Problem: Rewrite the stretch of the data from the line containing "genus: Erithacus" through the line containing "common name: American feverfew", switching "common name" to "vernacular name" and leaving everything else unchanged.
Start of Material to process
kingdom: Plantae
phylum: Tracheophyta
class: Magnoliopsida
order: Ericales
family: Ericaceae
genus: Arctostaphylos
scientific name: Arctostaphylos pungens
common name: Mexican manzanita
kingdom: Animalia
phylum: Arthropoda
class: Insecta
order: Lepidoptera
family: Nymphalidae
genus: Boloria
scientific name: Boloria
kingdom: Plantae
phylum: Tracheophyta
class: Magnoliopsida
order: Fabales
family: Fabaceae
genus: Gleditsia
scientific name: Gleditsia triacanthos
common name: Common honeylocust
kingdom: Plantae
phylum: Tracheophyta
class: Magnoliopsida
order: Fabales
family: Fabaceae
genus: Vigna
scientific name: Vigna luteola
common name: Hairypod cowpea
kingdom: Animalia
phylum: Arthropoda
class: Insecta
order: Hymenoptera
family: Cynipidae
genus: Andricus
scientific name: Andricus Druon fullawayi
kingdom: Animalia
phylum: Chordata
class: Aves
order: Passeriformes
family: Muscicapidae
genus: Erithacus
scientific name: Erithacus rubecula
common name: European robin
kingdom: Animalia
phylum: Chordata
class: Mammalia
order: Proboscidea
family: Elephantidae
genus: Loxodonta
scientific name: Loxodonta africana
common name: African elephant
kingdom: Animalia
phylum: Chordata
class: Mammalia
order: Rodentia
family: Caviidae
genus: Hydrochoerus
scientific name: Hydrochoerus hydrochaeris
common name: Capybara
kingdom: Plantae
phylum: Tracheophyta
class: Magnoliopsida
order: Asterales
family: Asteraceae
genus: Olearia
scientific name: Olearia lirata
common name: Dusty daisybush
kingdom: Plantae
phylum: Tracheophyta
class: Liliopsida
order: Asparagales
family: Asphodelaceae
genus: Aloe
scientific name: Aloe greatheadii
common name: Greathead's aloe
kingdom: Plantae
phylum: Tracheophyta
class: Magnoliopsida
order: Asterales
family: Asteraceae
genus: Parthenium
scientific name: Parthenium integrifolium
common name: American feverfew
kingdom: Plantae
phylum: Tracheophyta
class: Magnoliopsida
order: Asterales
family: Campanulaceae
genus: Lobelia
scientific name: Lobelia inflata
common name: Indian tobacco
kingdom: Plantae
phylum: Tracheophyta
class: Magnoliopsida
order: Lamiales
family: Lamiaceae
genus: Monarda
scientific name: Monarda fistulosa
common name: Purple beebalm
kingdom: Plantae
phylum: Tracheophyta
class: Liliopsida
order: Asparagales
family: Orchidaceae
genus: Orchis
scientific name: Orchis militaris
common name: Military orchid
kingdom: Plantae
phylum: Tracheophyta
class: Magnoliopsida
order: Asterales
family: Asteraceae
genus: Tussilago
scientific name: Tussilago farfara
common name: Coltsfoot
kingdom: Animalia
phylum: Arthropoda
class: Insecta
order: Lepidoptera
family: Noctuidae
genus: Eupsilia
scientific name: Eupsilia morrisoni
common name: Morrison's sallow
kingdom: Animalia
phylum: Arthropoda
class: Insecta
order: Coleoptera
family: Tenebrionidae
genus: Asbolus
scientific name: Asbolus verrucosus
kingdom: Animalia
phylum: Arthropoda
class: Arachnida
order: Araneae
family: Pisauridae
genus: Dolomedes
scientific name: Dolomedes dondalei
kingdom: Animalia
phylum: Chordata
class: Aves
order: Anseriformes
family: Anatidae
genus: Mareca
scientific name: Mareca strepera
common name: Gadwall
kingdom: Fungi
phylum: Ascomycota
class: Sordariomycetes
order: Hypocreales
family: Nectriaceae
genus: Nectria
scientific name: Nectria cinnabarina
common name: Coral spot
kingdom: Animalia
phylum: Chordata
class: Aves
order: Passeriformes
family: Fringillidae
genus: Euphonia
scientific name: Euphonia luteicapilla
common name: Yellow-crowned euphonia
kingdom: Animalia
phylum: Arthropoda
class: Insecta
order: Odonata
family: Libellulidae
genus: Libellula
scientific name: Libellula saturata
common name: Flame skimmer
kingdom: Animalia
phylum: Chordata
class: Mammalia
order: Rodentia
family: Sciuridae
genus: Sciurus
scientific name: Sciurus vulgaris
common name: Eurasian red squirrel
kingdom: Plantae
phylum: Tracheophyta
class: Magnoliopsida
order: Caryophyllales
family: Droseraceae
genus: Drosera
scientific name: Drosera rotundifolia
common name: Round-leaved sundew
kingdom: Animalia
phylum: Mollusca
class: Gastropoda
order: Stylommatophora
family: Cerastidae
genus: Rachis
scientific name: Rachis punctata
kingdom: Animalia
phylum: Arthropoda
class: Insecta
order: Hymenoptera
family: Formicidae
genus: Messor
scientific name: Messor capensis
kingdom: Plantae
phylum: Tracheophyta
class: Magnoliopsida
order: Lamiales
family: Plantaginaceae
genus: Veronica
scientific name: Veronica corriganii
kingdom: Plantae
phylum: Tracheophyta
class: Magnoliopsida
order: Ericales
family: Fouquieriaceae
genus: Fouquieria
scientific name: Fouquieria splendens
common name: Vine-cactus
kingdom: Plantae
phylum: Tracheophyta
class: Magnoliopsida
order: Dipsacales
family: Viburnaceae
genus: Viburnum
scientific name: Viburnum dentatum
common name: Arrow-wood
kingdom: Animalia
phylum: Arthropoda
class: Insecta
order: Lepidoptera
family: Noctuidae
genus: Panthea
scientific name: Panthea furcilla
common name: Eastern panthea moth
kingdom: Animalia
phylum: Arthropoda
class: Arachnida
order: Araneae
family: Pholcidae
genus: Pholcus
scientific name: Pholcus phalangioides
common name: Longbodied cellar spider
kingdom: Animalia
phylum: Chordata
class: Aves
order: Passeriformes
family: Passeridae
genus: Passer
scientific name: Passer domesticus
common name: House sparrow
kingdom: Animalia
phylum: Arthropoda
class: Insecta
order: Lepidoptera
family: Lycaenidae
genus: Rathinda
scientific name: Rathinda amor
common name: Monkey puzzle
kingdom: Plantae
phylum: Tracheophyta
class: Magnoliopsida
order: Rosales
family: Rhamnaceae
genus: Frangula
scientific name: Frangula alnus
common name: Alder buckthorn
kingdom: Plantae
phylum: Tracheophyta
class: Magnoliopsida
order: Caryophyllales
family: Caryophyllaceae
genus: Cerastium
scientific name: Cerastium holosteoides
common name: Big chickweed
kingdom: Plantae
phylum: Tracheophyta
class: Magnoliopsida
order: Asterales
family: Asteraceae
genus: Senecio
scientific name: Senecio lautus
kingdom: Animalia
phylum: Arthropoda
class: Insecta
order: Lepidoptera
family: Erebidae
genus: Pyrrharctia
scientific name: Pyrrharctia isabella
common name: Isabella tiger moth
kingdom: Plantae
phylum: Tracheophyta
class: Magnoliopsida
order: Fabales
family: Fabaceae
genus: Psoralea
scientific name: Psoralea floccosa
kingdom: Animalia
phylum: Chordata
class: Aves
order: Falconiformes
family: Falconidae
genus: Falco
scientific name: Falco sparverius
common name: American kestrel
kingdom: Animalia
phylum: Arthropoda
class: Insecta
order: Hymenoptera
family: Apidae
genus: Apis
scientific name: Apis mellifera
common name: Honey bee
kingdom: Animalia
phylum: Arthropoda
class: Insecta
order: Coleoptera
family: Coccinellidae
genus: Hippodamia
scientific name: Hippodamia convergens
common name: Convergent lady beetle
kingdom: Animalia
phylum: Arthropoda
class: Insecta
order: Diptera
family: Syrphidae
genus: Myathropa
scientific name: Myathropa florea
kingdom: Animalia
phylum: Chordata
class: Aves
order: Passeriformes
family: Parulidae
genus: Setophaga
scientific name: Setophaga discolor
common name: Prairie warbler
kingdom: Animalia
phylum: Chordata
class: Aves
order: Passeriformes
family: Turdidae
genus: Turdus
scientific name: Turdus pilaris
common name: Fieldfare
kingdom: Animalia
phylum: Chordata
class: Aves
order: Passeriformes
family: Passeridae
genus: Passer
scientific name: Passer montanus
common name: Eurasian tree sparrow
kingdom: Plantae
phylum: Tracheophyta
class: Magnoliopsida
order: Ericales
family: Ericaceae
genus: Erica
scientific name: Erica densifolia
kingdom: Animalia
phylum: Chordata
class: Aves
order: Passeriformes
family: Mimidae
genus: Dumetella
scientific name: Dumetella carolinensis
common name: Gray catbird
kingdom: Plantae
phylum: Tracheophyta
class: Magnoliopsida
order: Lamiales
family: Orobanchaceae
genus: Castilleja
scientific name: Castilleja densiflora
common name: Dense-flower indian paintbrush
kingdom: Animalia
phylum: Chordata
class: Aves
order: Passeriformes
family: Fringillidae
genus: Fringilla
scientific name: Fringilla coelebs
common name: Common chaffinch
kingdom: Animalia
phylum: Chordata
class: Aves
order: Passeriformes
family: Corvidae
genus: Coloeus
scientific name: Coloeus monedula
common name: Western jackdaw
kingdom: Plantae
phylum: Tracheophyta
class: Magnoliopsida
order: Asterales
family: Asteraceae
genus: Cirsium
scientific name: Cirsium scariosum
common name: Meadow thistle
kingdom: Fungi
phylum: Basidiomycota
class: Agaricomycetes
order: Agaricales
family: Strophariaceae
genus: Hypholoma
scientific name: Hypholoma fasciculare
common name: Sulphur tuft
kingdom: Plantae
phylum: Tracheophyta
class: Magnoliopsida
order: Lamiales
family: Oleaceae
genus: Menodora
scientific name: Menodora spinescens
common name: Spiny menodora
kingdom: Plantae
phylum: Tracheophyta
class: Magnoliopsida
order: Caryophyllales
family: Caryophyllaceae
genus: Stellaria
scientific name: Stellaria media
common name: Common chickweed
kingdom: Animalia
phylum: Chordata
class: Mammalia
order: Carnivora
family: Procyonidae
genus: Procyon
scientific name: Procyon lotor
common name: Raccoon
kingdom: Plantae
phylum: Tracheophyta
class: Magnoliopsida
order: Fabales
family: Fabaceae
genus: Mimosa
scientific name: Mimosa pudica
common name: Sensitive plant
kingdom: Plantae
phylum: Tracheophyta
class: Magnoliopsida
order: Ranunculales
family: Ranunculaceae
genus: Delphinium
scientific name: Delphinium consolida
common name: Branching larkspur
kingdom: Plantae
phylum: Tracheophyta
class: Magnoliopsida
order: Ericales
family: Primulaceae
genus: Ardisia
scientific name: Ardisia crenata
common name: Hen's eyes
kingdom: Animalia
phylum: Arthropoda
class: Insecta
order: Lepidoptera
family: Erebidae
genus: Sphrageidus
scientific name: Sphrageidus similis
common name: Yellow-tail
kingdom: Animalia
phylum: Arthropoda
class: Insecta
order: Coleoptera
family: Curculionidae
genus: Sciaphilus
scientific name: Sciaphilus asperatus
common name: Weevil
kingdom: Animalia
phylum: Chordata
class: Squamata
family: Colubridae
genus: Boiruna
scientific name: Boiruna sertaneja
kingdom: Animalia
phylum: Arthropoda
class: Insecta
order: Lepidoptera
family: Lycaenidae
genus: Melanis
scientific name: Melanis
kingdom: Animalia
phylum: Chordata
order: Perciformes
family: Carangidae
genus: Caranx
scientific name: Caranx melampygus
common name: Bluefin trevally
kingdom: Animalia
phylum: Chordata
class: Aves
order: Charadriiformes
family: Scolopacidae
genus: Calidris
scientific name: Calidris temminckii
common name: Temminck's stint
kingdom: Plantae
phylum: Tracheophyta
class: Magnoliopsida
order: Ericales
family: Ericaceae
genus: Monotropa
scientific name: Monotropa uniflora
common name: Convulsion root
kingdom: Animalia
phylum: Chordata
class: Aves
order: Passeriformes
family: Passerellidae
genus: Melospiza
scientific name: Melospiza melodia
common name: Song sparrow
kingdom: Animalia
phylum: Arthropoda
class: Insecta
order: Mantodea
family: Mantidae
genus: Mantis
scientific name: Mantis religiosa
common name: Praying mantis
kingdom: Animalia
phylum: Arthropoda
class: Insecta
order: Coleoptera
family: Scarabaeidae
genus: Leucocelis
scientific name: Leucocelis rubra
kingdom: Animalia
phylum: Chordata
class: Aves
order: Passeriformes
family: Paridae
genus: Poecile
End of Material to process
Correct answer:
genus: Erithacus
scientific name: Erithacus rubecula
vernacular name: European robin
kingdom: Animalia
phylum: Chordata
class: Mammalia
order: Proboscidea
family: Elephantidae
genus: Loxodonta
scientific name: Loxodonta africana
vernacular name: African elephant
kingdom: Animalia
phylum: Chordata
class: Mammalia
order: Rodentia
family: Caviidae
genus: Hydrochoerus
scientific name: Hydrochoerus hydrochaeris
vernacular name: Capybara
kingdom: Plantae
phylum: Tracheophyta
class: Magnoliopsida
order: Asterales
family: Asteraceae
genus: Olearia
scientific name: Olearia lirata
vernacular name: Dusty daisybush
kingdom: Plantae
phylum: Tracheophyta
class: Liliopsida
order: Asparagales
family: Asphodelaceae
genus: Aloe
scientific name: Aloe greatheadii
vernacular name: Greathead's aloe
kingdom: Plantae
phylum: Tracheophyta
class: Magnoliopsida
order: Asterales
family: Asteraceae
genus: Parthenium
scientific name: Parthenium integrifolium
vernacular name: American feverfew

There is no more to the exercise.